Answer: He was a stockbroker

The half-Peruvian Gauguin had established a successful career as a member of the Paris Stock Exchange when he was encouraged by Camille Pissarro to take up painting himself. The next thing his Danish wife and five kids knew, Gauguin had thrown over stockbroking for the bohemian life of an artist. Frustrated by Impressionism, which he felt did not delve beyond the visual, Gauguin sought an expressionistic approach to interior human life via a blending of early Renaissance values with bold form and color (partly influenced by South American and other "primitive" art) that entered the realm of Symbolism.

He lived briefly with Vincent van Gogh (an argument between the two precipitated the famous ear amputation), but his search for new sensations took him to Tahiti and the Marquesas, where he lived in poverty but remained artistically productive. Somerset Maugham's 1919 novel "The Moon and Sixpence" was inspired by the life of Gauguin.
14. More than one significant artist has perished on a battlefield. In what battle of World War I did German painter Franz Marc (1880-1916) meet his death?

Answer: Verdun

On patrol at Verdun on March 4, 1916, Marc was hit by shrapnel from an exploding grenade.
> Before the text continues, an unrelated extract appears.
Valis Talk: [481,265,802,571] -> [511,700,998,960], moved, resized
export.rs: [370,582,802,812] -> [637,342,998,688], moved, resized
A founder of the Blaue Reiter group and an associate of Wassily Kandinsky, Marc became an important representative of German Expressionism during his short career and was significantly influenced by both Cubism and Futurism.
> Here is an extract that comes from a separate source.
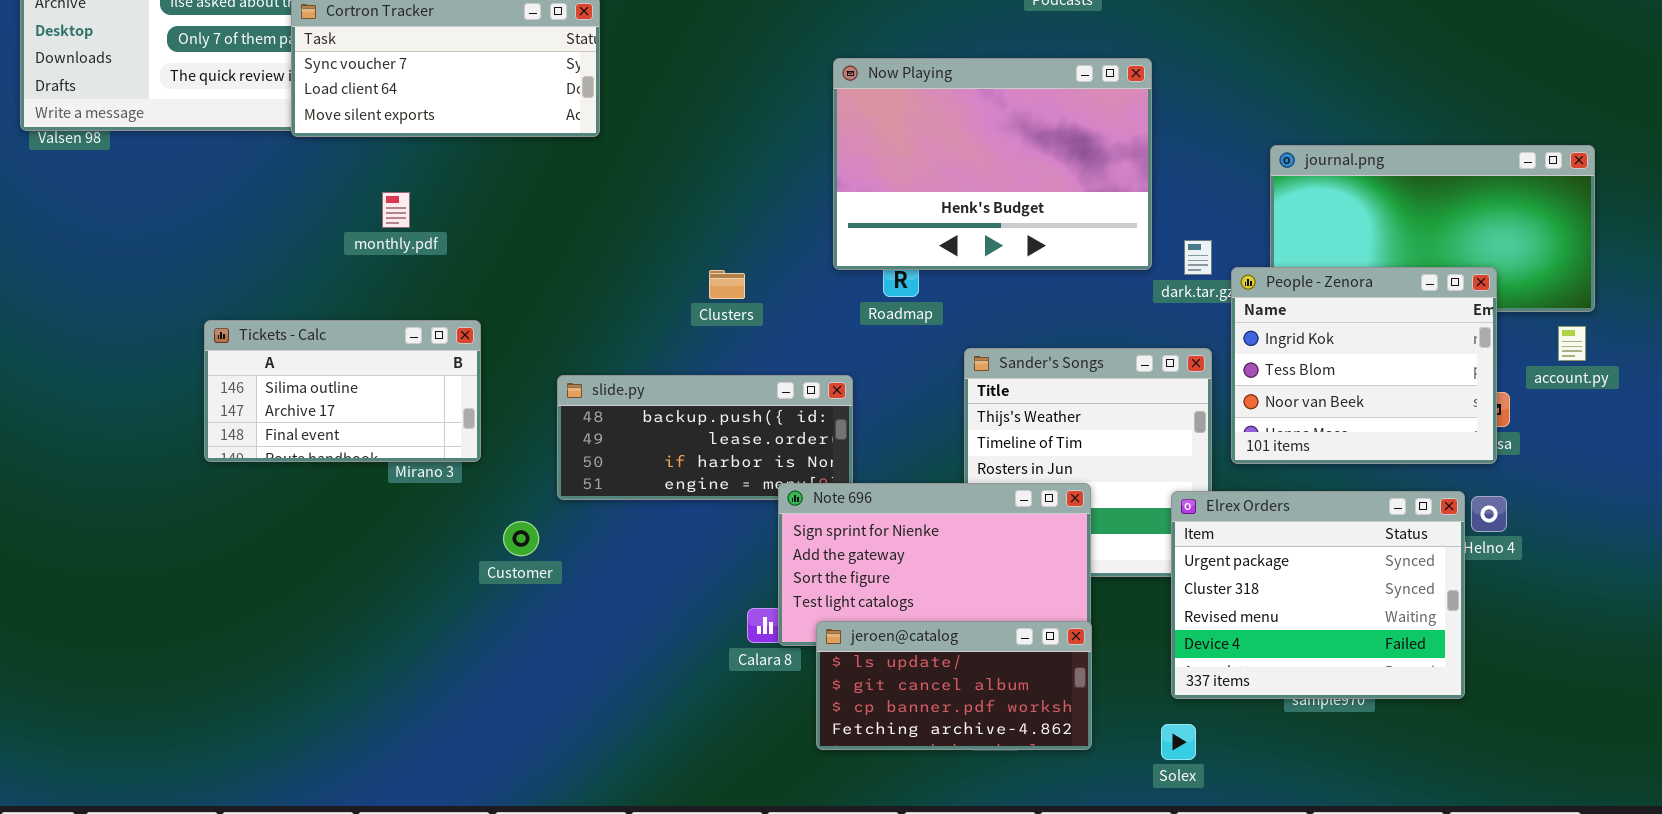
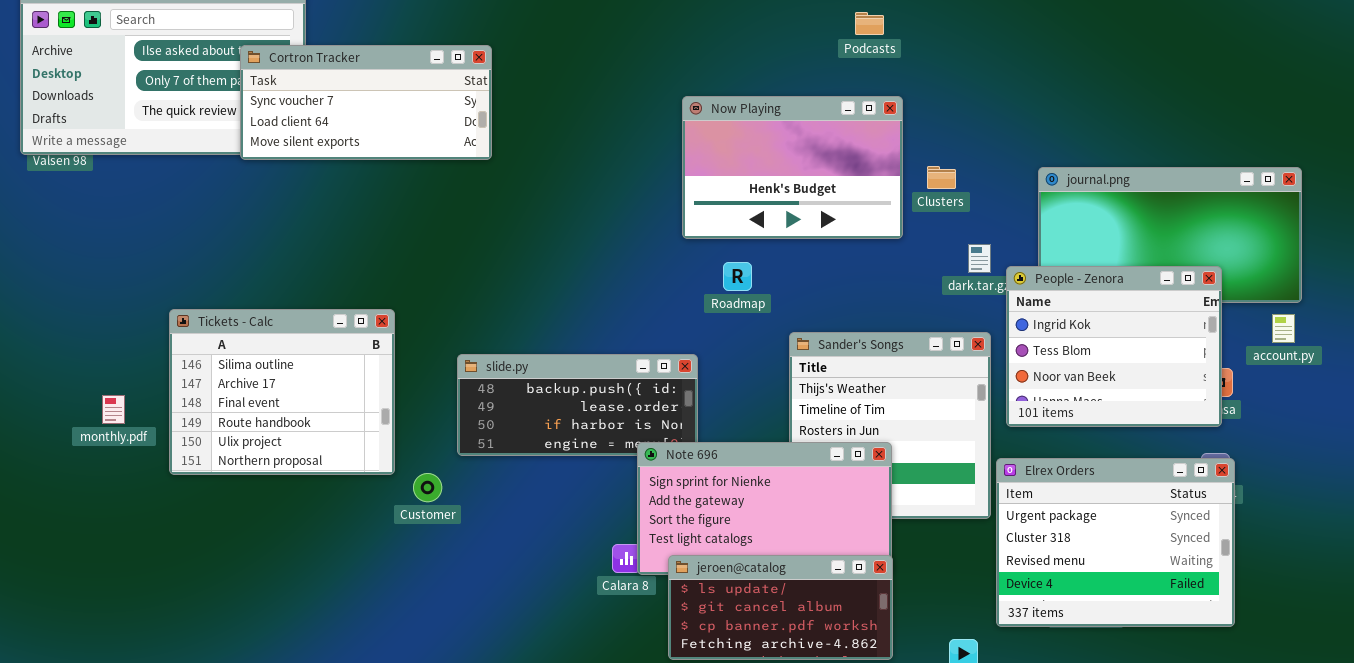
Now Playing: [833,58,1152,270] -> [682,96,903,239], resized
monthly.pdf: [382,192,410,228] -> [102,395,125,424], moved
Clusters: [709,270,745,299] -> [927,166,956,189], moved
Tickets - Calc: [204,320,481,462] -> [169,309,395,475], resized
Elrex Orders: [1171,491,1465,699] -> [996,458,1235,627], moved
In his pursuit of the mystical and the spiritual in art, he became particularly interested in color symbolism and in the emotionally-expressive energies of animal forms, as represented in the painting "Blue Horses" in Minneapolis. By 1916, Marc's reputation was well advanced, and he was placed on a list of German artists serving in the military who were supposed to be reassigned to non-combat duties.

The order came too late to save his life.

Another art-world war casualty was promising French impressionist Frédéric Bazille (1841-1870), who was killed in action in the Franco-Prussian War.
15. Cuban-American artist Ana Mendieta (1948-1985) died in suspicious circumstances. What killed her?

Answer: A fall from an apartment

Born in Havana to a distinguished family, Mendieta was one of thousands of Cuban children airlifted to the States after Castro came to power. She eventually became a sculptor and conceptual artist, who often used her own body as the basis of her work.

By the 1980's, she was receiving serious critical attention, and in 1985, she married famed minimalist sculptor Carl Andre (b. 1935). The marriage quickly turned sour, in part owing to Andre's infidelities. On the morning of September 8, 1985, Mendieta jumped, fell, or was pushed from Andre's 34th-floor apartment in Greenwich Village. Owing to his inconsistent explanations and forensic evidence indicating that Mendieta had not gone out the window of her own volition, Andre was charged with her murder.

After much legal maneuvering, he went on trial in 1988, waiving his right to a jury. The presiding judge acquitted him, and he walked free. The Mendieta case, which remains controversial in the art world, was examined in detail in a 1990 book by Robert Katz.